Par ailleurs, les maisons de disques ont retiré tous les « verrous numériques » anti-copie des morceaux de musique téléchargés à l’unité. Autrement dit, dorénavant, lorsqu’on achètera en ligne une musique, on pourra la copier sans difficulté pour son usage personnel et familial, aussi facilement qu’on le faisait naguère avec une cassette.

Il est un autre point sur lequel je veux revenir, et qui est peut-être le plus important après les polémiques déraisonnables, disproportionnées auxquelles les deux textes ont donné lieu : contrairement aux caricatures qui en ont été faites, leur vocation est essentiellement pédagogique. Le cœur de leur mécanisme réside dans les rappels à la loi envoyés par la Hadopi. Les sanctions, sur lesquelles on s’est tellement répandu, n’ont été pensées que comme une force de dissuasion, qui vient coiffer la série d’avertissements envoyés par la Haute autorité.

Les sanctions seront probablement assez rares, car je crois à l’efficacité de cette dissuasion, mais la perspective de la sanction signalera qu’Internet ne doit pas être un lieu de non-droit : c’est un espace rapide, où l’on « surfe » ; ce ne doit pas être un espace où le droit se volatilise et devient virtuel.

Deux avertissements avant toute sanction, dont un par lettre recommandée : quel luxe de précautions, d’explications ! Comme s’il fallait recevoir deux avertissements à domicile avant de se faire retirer un point sur son permis de conduire… Et ces messages sont envoyés par une Haute autorité qui protège l’anonymat des internautes, qui est composée de magistrats et d’agents publics, impartiaux et indépendants.

Le premier décret d’application de la loi Hadopi I, déjà paru au Journal officiel, porte d’ailleurs sur la déontologie. Cela souligne à quel point le souci du Gouvernement a été d’interposer, entre les internautes et les titulaires de droits, une instance médiatrice incontestable, protectrice de leur vie privée.

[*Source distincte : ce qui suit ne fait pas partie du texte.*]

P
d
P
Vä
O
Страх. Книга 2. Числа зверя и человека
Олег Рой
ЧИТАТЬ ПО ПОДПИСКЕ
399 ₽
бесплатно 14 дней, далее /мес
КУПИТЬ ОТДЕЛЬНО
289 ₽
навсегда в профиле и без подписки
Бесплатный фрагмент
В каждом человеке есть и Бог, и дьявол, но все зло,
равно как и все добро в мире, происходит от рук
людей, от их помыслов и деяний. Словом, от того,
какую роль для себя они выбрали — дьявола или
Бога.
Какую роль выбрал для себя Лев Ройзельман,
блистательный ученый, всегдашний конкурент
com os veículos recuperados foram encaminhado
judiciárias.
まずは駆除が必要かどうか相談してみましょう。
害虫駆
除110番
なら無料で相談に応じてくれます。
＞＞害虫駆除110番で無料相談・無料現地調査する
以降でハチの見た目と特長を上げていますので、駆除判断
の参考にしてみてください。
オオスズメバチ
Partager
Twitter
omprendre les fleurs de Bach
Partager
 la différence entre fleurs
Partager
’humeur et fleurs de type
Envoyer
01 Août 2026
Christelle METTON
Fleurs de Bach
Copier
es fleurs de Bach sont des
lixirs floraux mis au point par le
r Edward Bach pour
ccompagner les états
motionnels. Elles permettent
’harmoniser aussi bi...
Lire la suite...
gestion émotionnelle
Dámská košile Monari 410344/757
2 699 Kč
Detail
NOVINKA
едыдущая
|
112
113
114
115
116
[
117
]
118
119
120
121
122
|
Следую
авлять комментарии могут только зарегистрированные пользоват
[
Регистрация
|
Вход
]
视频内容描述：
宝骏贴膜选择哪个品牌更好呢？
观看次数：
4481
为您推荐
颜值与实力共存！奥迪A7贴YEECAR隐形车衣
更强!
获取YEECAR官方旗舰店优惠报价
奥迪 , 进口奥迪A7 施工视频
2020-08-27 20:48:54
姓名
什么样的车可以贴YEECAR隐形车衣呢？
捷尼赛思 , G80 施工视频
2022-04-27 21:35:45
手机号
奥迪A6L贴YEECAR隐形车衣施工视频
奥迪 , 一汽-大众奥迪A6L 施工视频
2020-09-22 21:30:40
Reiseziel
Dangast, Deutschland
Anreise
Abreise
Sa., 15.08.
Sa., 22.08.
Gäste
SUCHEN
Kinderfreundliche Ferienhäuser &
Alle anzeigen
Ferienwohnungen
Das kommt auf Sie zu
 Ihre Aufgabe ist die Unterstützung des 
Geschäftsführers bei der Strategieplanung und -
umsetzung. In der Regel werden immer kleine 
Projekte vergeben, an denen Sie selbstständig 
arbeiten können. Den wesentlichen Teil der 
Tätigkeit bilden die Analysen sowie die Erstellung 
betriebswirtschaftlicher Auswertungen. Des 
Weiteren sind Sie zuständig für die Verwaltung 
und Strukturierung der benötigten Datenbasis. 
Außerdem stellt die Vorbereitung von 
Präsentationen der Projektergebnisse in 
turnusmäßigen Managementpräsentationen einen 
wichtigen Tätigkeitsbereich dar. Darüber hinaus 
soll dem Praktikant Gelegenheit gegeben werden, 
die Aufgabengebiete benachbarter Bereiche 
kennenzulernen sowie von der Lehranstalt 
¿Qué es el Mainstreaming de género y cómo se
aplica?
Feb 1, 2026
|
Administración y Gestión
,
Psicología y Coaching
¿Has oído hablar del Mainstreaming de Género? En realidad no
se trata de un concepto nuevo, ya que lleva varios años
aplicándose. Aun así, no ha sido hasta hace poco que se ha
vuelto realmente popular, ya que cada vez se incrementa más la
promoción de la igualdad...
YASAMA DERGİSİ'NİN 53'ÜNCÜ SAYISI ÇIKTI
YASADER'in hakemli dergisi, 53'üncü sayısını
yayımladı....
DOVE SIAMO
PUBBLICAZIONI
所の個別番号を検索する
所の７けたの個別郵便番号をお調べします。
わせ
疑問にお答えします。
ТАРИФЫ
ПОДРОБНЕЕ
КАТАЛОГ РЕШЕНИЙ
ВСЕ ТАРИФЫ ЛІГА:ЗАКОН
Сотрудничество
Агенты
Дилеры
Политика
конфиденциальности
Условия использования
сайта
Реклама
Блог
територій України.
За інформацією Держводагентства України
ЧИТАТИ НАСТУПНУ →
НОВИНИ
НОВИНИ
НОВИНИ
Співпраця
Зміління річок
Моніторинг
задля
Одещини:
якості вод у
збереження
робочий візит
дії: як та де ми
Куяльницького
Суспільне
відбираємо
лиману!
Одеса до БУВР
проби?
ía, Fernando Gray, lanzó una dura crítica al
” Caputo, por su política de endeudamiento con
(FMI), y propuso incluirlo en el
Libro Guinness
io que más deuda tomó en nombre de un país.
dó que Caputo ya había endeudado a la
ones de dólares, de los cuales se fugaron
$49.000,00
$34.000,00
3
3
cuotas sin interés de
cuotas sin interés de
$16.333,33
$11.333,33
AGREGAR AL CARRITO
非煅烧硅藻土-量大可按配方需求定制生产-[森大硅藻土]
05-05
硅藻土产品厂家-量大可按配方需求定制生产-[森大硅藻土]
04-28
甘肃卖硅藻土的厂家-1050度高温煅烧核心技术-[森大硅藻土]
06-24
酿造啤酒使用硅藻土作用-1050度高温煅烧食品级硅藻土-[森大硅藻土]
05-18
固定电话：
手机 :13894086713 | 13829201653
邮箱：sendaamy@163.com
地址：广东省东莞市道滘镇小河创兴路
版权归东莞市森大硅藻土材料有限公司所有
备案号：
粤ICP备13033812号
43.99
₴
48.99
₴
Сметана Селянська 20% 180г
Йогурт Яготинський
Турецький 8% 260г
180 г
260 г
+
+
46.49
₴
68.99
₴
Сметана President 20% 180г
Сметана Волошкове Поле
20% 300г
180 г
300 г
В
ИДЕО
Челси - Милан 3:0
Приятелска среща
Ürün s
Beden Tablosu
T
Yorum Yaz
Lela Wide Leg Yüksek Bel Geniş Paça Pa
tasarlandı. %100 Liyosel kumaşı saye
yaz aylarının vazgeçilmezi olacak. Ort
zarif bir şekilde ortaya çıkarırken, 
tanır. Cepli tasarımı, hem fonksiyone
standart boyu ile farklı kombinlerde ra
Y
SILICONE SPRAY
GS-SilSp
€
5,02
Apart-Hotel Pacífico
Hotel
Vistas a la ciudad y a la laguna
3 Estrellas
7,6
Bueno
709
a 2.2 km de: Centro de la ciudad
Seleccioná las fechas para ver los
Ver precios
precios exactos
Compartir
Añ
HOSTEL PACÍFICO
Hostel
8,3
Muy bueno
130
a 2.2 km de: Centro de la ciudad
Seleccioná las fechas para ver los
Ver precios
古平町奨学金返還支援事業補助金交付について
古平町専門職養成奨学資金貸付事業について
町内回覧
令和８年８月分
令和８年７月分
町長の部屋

Cette démarche n’est pas purement réactive et négative. Elle veut construire, sur le long terme, une nouvelle approche de l’internet. Il s’agit bel et bien de poser clairement le principe d’Internet comme espace civilisé, avec ce que cela implique comme protection des droits élémentaires de chacun. Un espace de droit dans lequel non seulement l’internaute ne doit pas être favorisé par rapport à celui qui se rend chez son disquaire, mais où l’internaute malin, trop malin, ne doit pas l’emporter sur l’internaute candide.

Ne soyons pas naïfs : nous savons que ce que nous décidons dans le monde virtuel d’Internet a des implications dans le réel, qu’il n’est pas bon de se laisser aller à l’illusion d’un monde parallèle où rien ne pèse, où triompherait l’insoutenable, l’excessive légèreté du Net.